PRSA Houston Monthly Chapter Meeting
SERENA EHRLICH, DIRECTOR OF SOCIAL AND EVOLVING MEDIA, BUSINESS WIRE
In the last 25 years, Serena Ehrlich has worked to provide guidance on investor relations, public relations and overall consumer behavior relations trends. Ehrlich started her career in advertising, where she developed an understanding of branding from a large-scale perspective, but she credits her 17 years in the newswire industry for placing her at the forefront of the technical, sociological and influential revolution changing the face of today’s customer communications.
Prior to rejoining Business Wire in 2013, Ehrlich designed and implemented successful local, national and international social, mobile and traditional marketing campaigns for brands including Kraft, Kohl’s, Avon, Mattel, Mogreet and more. A ’91 graduate of Brandeis University with a B.A. in History, Ehrlich was named one of the 2013 Top 25 Women in Mobile to Watch by Mobile Marketer. Follow her on Twitter at @serena.
PR AND INFLUENCER MARKETING: PLAYING NICE IN THE SANDBOX
Nowadays, it isn't just bloggers you need to reach; it’s Twitter stars, Pinterest mavens and Instagrammers with thousands of followers. This new breed of "influencer" is changing the world of public relations. Join us Wednesday, February 1, 2017, as Serena Ehrlich, Business Wire’s Director of Social and Evolving Media, discusses why PR pros need to get past the paid content discussion and move to the driver's seat in influencer marketing.
Identifying and Activating Influencers - 5 Takeaways from Business Wire’s Serena Ehrlich as we look at the role of influencers in the PR and marketing program.
1. Be realistic. Be honest about who your existing and desired, aspirational audience are. Too much emphasis on the brand you want to be vs. the brand you are will lead to failed influencer programming.
2. Be your influencer. One of the biggest misconceptions is that a company must go outside their own walls to find influencers. A strong employee advocacy program can be extremely beneficial and much less costly to implement.

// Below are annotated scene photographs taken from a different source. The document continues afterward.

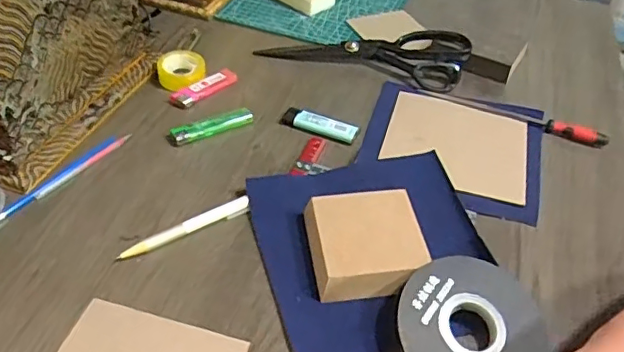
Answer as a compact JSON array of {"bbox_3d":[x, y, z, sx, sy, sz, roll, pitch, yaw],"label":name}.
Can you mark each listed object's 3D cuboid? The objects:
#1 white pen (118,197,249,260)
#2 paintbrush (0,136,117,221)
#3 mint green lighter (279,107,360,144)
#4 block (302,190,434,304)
[{"bbox_3d":[-0.103,0.043,0.466,0.114,0.008,0.013,-22,50,-25],"label":"white pen"},{"bbox_3d":[-0.236,0.009,0.497,0.012,0.005,0.160,25,48,19],"label":"paintbrush"},{"bbox_3d":[0.008,-0.053,0.568,0.078,0.012,0.021,19,46,14],"label":"mint green lighter"},{"bbox_3d":[0.042,0.054,0.450,0.088,0.029,0.086,-3,45,-9],"label":"block"}]

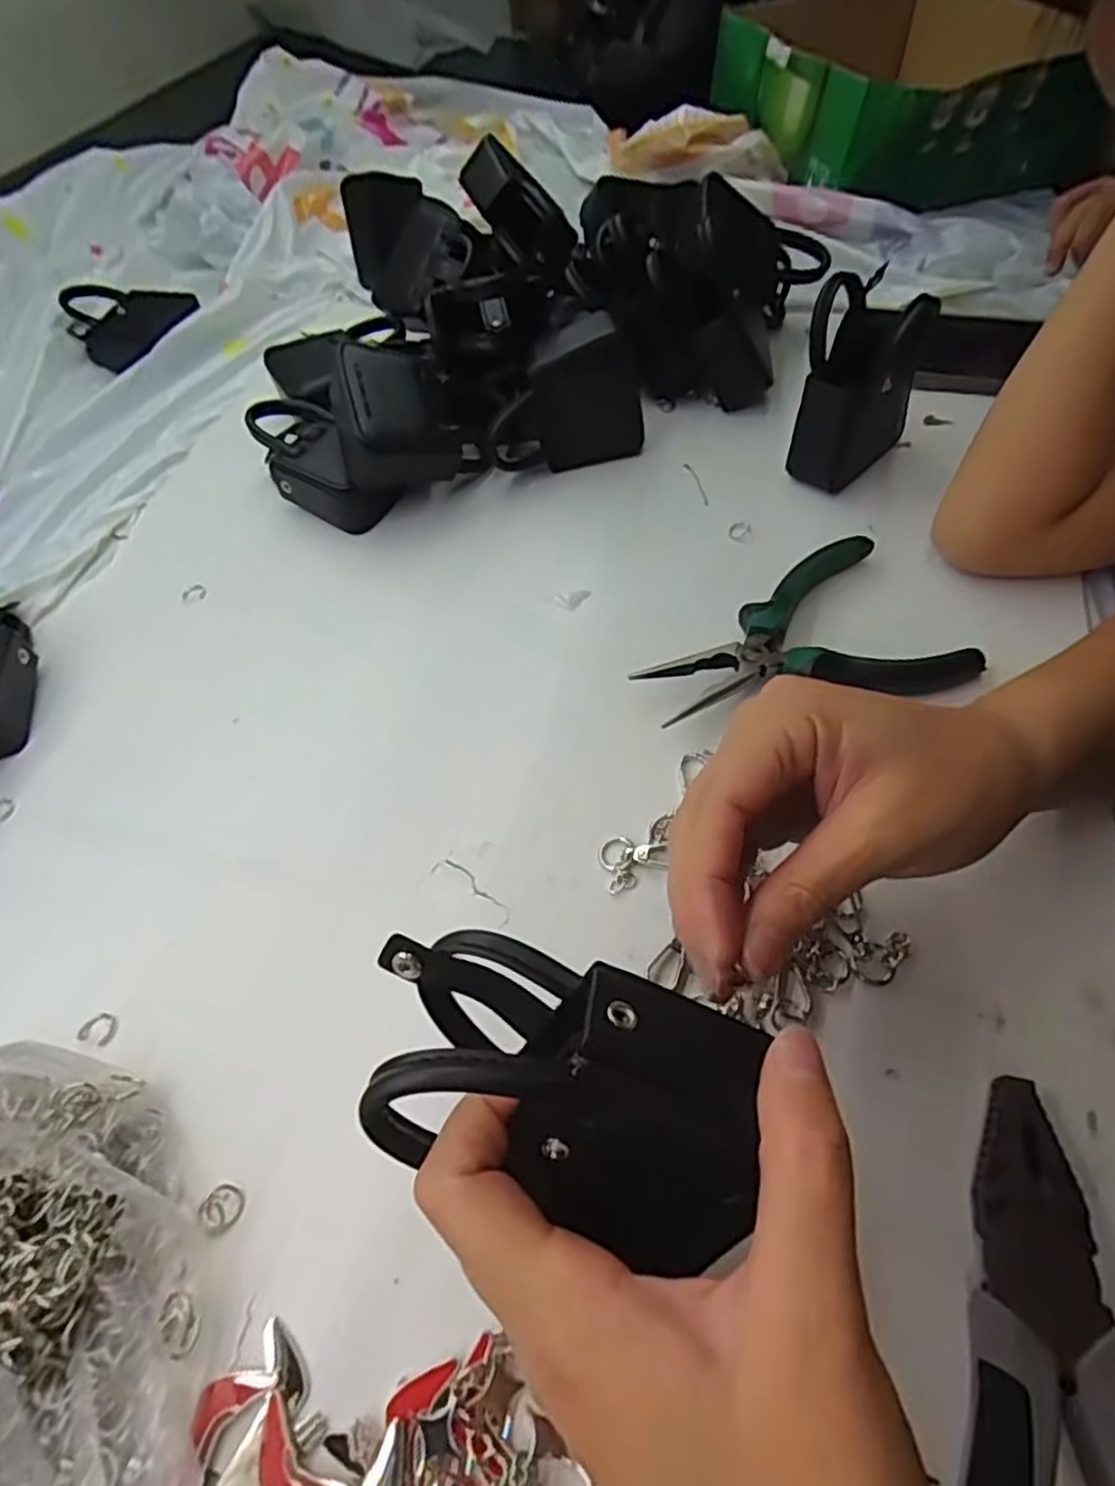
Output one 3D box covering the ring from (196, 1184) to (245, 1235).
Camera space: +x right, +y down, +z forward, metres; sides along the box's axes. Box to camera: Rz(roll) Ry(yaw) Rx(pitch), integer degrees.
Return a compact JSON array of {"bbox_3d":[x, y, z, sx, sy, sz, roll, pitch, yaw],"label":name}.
[{"bbox_3d":[-0.113,0.157,0.244,0.013,0.004,0.014,-2,55,3],"label":"ring"}]

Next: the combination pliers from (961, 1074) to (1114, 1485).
[{"bbox_3d":[0.135,0.187,0.186,0.052,0.024,0.178,11,57,12],"label":"combination pliers"}]

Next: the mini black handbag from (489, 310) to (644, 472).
[{"bbox_3d":[0.000,-0.209,0.442,0.097,0.075,0.039,-17,56,-7],"label":"mini black handbag"}]

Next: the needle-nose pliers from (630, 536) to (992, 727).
[{"bbox_3d":[0.120,-0.041,0.347,0.147,0.022,0.095,-27,58,-14],"label":"needle-nose pliers"}]

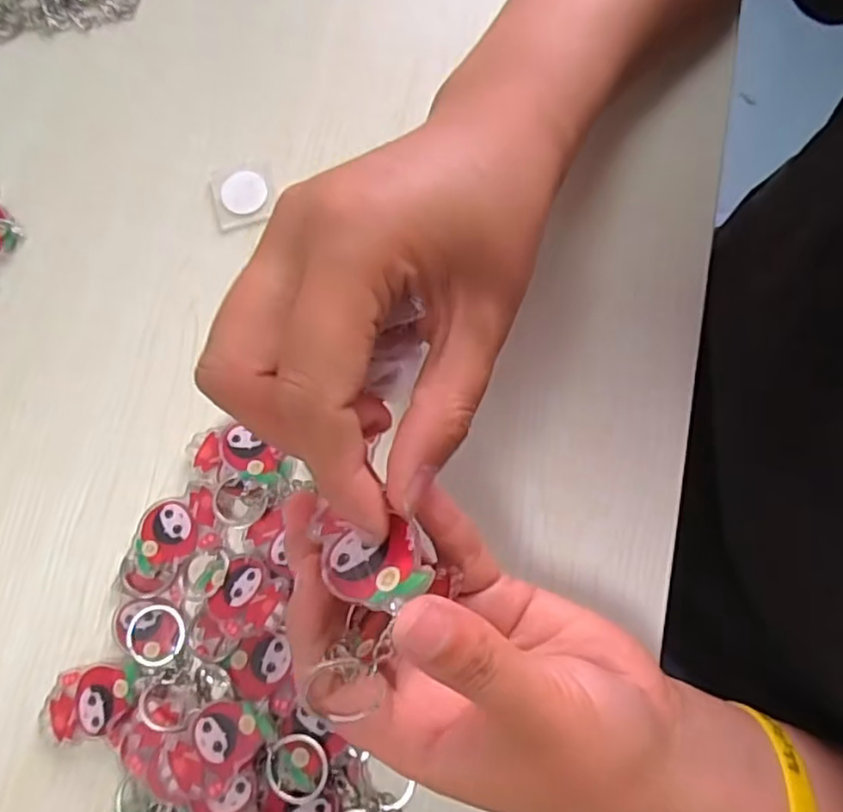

3. Be broad. Identify all the different audiences of your product and find influencers for each one. Rather than focus on one influencer, consider what motivates each of your audience segments and find an influencer to match each one. This allows you to reach an overall wider audience, each motivated by something different.
4. Be varied. Visual fluency is at an all-time high but smart brands create content in all formats. Ask influencers to share your information in the format that best fits their channel. Create text, visual, video and interactive content to ensure your customer can choose the format they prefer to learn in.
5. Be realistic. Influencer marketing is now considered pay-for-play programming. Clarify your business goals, and use that to determine what is expected of each influencer, how you will track the output to you goal and plan to compensate appropriately.